What you have to do: Exercise in exact copying: restate word for word only the lines below from the one containing "root of tail: (777, 218)" through the one containing "nose: (37, 41)", omitting any pictures.

Limb landmark coordinates
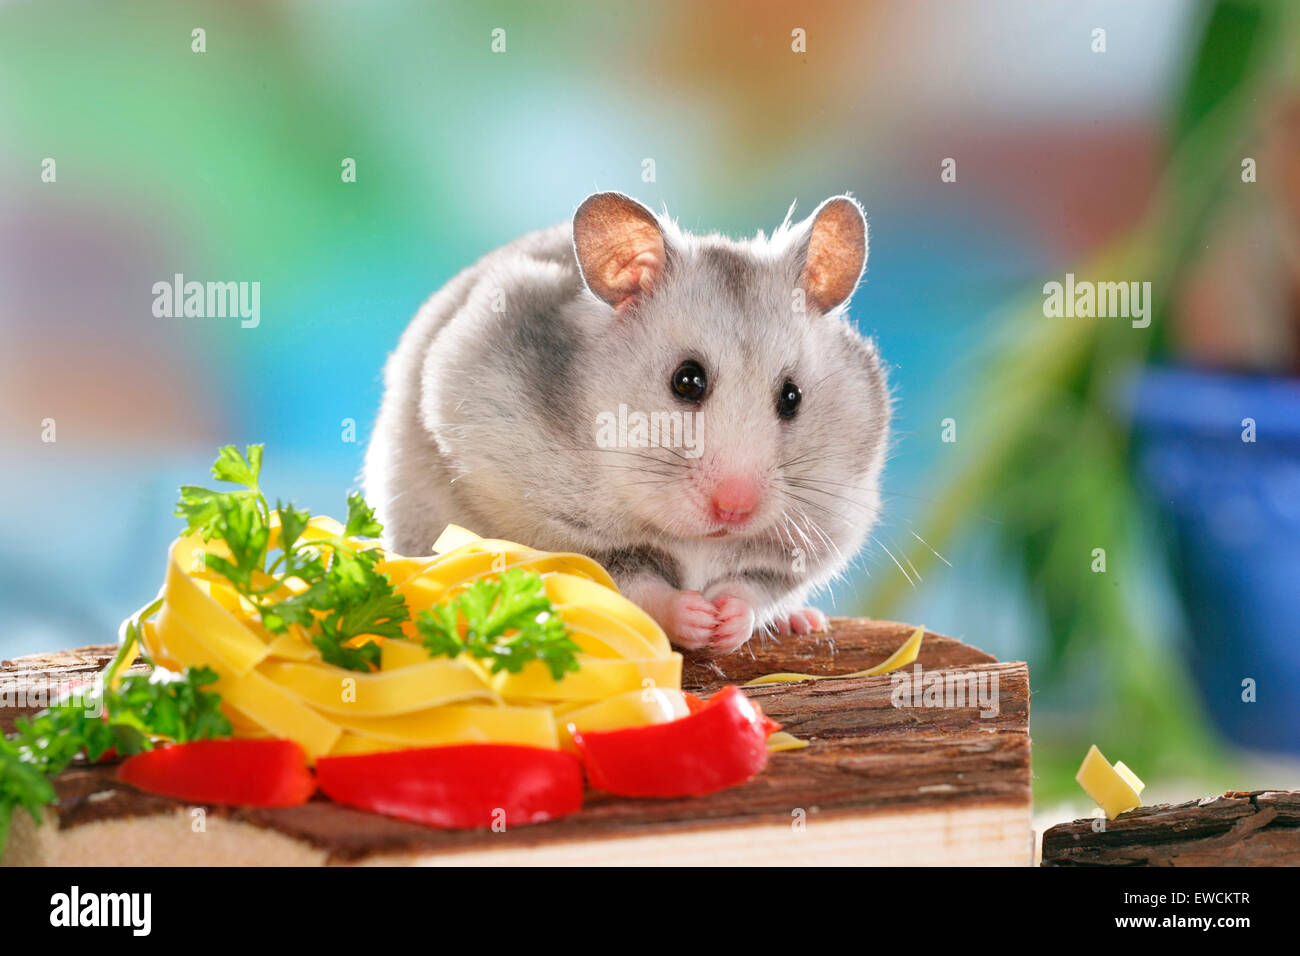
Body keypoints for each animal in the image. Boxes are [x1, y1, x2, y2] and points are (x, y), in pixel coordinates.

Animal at [364, 192, 890, 655]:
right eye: (687, 381)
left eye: (791, 397)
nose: (735, 509)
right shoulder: (547, 524)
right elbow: (631, 583)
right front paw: (696, 617)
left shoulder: (818, 536)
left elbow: (753, 588)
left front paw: (725, 620)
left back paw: (803, 621)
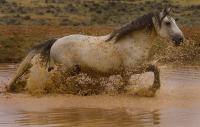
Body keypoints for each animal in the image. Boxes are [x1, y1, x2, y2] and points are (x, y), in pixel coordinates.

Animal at [9, 6, 184, 94]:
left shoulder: (130, 70)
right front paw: (153, 88)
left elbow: (155, 68)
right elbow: (153, 69)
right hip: (66, 69)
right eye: (168, 23)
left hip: (71, 70)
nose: (180, 39)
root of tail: (56, 41)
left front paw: (153, 88)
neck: (132, 42)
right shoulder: (129, 70)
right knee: (53, 80)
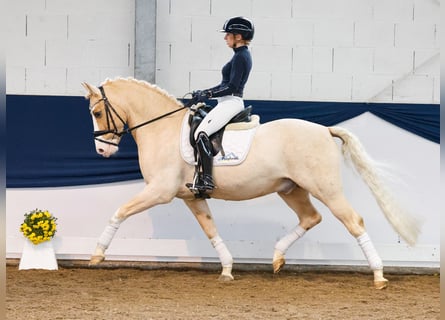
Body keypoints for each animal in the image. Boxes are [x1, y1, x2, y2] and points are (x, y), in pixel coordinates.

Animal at [80, 78, 420, 290]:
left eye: (97, 112)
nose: (102, 151)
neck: (162, 128)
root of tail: (324, 130)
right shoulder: (192, 196)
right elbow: (210, 229)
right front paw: (228, 270)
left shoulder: (159, 192)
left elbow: (120, 211)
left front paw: (97, 254)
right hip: (291, 188)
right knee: (311, 217)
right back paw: (277, 258)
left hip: (326, 188)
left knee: (353, 221)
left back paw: (378, 276)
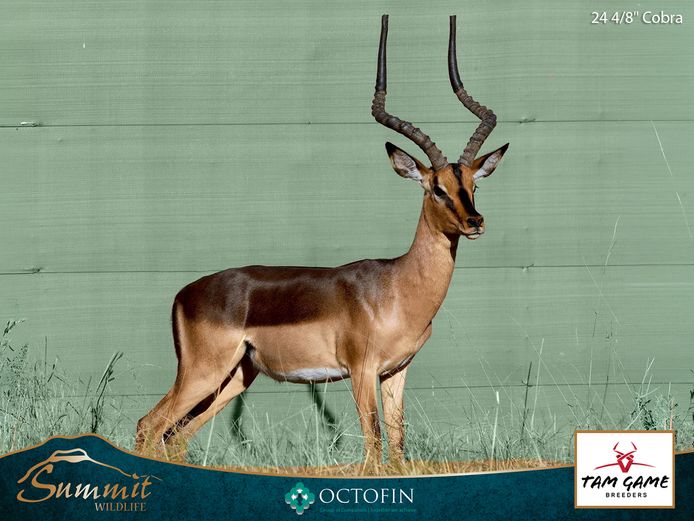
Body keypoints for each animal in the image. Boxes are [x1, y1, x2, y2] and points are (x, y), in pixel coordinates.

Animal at [135, 15, 509, 465]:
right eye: (436, 188)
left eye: (473, 184)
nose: (475, 221)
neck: (397, 287)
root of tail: (184, 294)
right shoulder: (361, 370)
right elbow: (374, 448)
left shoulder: (396, 372)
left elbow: (397, 447)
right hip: (203, 373)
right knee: (149, 426)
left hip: (236, 376)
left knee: (176, 438)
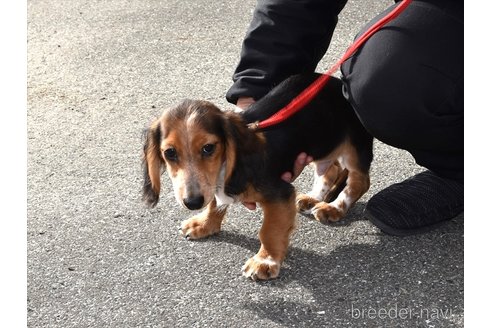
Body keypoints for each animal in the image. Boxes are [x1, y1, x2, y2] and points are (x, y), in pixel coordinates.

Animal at [142, 73, 372, 280]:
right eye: (170, 153)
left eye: (208, 148)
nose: (192, 202)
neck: (225, 169)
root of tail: (341, 84)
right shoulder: (212, 184)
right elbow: (214, 203)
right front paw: (204, 224)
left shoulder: (279, 193)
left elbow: (269, 230)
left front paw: (265, 261)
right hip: (321, 145)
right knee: (330, 169)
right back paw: (313, 198)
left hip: (354, 148)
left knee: (360, 182)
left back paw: (334, 208)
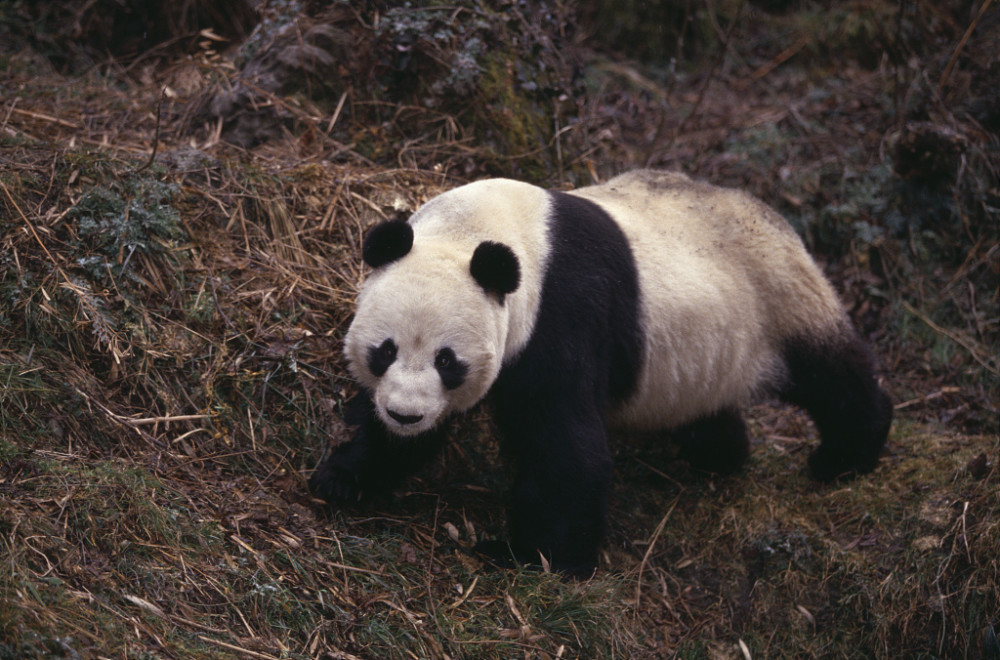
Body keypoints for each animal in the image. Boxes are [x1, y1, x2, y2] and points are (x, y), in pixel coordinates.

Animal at [308, 170, 896, 576]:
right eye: (384, 351)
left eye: (447, 361)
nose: (405, 415)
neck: (486, 231)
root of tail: (777, 218)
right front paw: (345, 477)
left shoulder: (560, 316)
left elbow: (566, 447)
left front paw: (535, 557)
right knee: (707, 404)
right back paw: (718, 454)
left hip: (777, 296)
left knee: (830, 374)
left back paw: (845, 455)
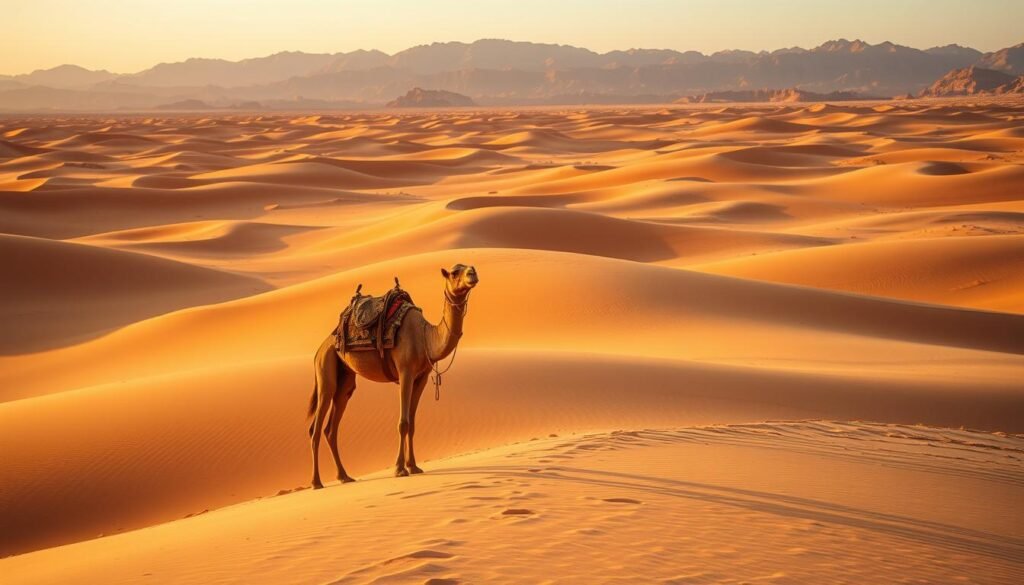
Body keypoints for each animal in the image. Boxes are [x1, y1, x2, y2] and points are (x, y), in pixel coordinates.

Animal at [306, 263, 479, 489]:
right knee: (316, 428)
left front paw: (414, 466)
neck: (425, 337)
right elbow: (403, 423)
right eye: (454, 272)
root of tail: (320, 348)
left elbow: (412, 423)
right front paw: (399, 469)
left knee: (331, 428)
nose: (473, 273)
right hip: (325, 372)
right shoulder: (405, 372)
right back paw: (316, 482)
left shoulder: (421, 378)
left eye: (469, 266)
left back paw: (344, 476)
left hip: (345, 380)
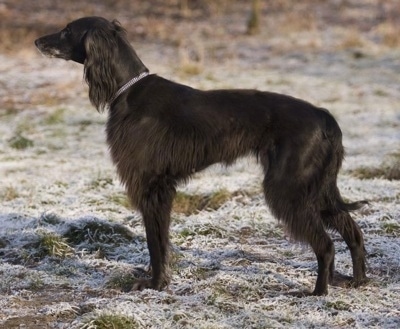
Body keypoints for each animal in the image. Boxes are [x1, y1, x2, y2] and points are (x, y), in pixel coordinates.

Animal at [35, 16, 368, 294]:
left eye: (67, 30)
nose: (37, 41)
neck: (128, 91)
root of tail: (324, 116)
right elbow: (161, 241)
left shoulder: (152, 186)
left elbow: (155, 241)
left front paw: (155, 285)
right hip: (317, 188)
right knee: (353, 231)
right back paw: (359, 280)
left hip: (290, 188)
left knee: (326, 245)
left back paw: (318, 293)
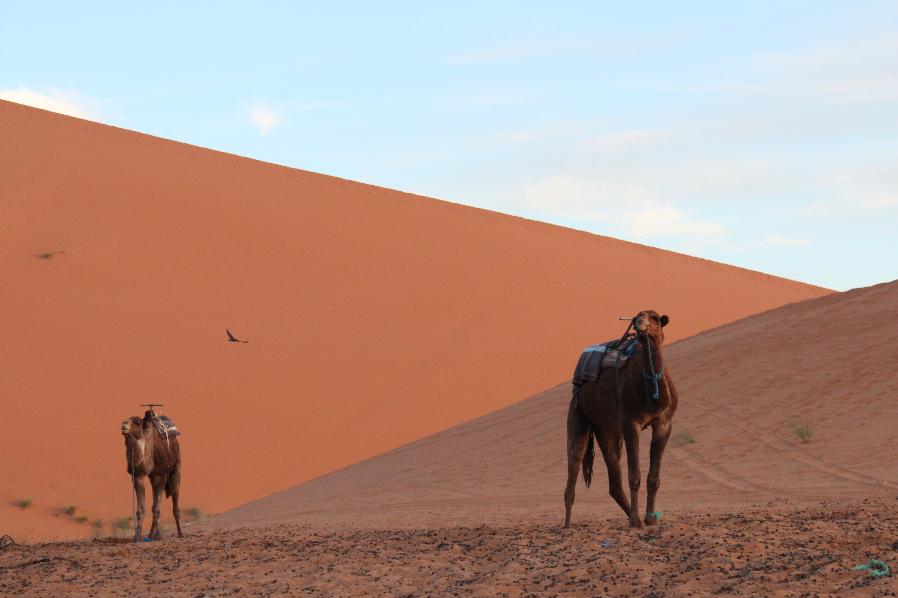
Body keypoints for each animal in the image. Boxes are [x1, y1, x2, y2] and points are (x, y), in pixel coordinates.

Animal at [121, 412, 184, 544]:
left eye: (137, 422)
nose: (123, 424)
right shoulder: (138, 475)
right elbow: (141, 509)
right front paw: (137, 537)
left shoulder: (160, 475)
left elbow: (156, 508)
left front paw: (157, 536)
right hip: (153, 477)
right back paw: (152, 535)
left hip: (176, 466)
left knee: (174, 501)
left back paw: (179, 534)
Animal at [560, 314, 680, 528]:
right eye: (638, 315)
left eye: (655, 318)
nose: (640, 323)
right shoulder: (630, 423)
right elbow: (634, 477)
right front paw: (640, 520)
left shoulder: (664, 424)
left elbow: (653, 477)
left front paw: (649, 519)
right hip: (577, 413)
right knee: (575, 459)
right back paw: (567, 526)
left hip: (606, 430)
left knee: (614, 479)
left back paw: (632, 516)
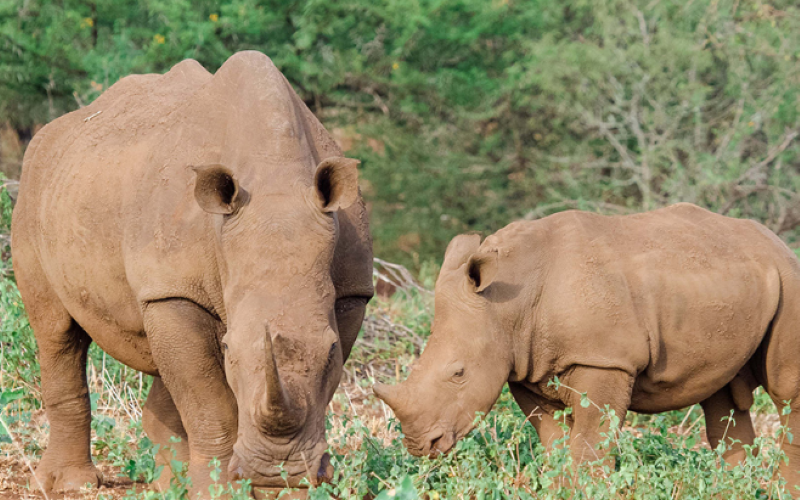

Finished task:
root of tail: (777, 218)
right front paw: (345, 477)
left shoulder: (560, 316)
left elbow: (566, 447)
left front paw: (535, 557)
right knee: (707, 404)
right back paw: (718, 454)
left hip: (777, 296)
left knee: (830, 374)
left back paw: (845, 455)
Body keypoints for each animal in the image. Boxes are [x1, y1, x2, y2] and points are (x, y), in pixel coordinates.

Animal at [306, 263, 479, 489]:
right knee: (316, 428)
left front paw: (414, 466)
neck: (425, 337)
right elbow: (403, 423)
right eye: (454, 272)
root of tail: (320, 348)
left elbow: (412, 423)
right front paw: (399, 469)
left knee: (331, 428)
nose: (473, 273)
right hip: (325, 372)
right shoulder: (405, 372)
right back paw: (316, 482)
left shoulder: (421, 378)
left eye: (469, 266)
left back paw: (344, 476)
left hip: (345, 380)
Body keypoints for each animal in the image. Boxes are [x1, y1, x2, y2] and points are (x, y), in pixel coordinates.

Animal at [35, 16, 368, 294]:
left eye: (67, 30)
nose: (37, 41)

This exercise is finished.